ACTIVITY
Show me every line in the listing that has the word "Rica".

**** MATERIAL FOR THIS TASK

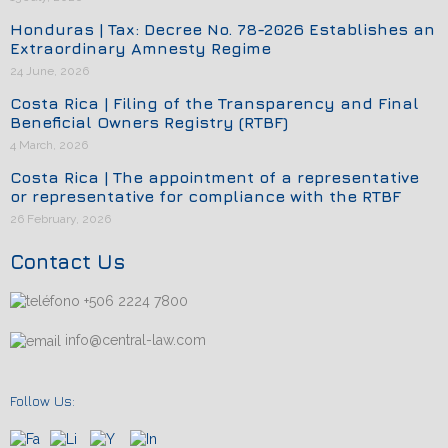
Honduras | Tax: Decree No. 78-2026 Establishes an
Extraordinary Amnesty Regime
24 June, 2026
Costa Rica | Filing of the Transparency and Final
Beneficial Owners Registry (RTBF)
4 March, 2026
Costa Rica | The appointment of a representative
or representative for compliance with the RTBF
26 February, 2026
Contact Us
+506 2224 7800
info@central-law.com
Follow Us:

********

REPLY
Costa Rica | Filing of the Transparency and Final
Costa Rica | The appointment of a representative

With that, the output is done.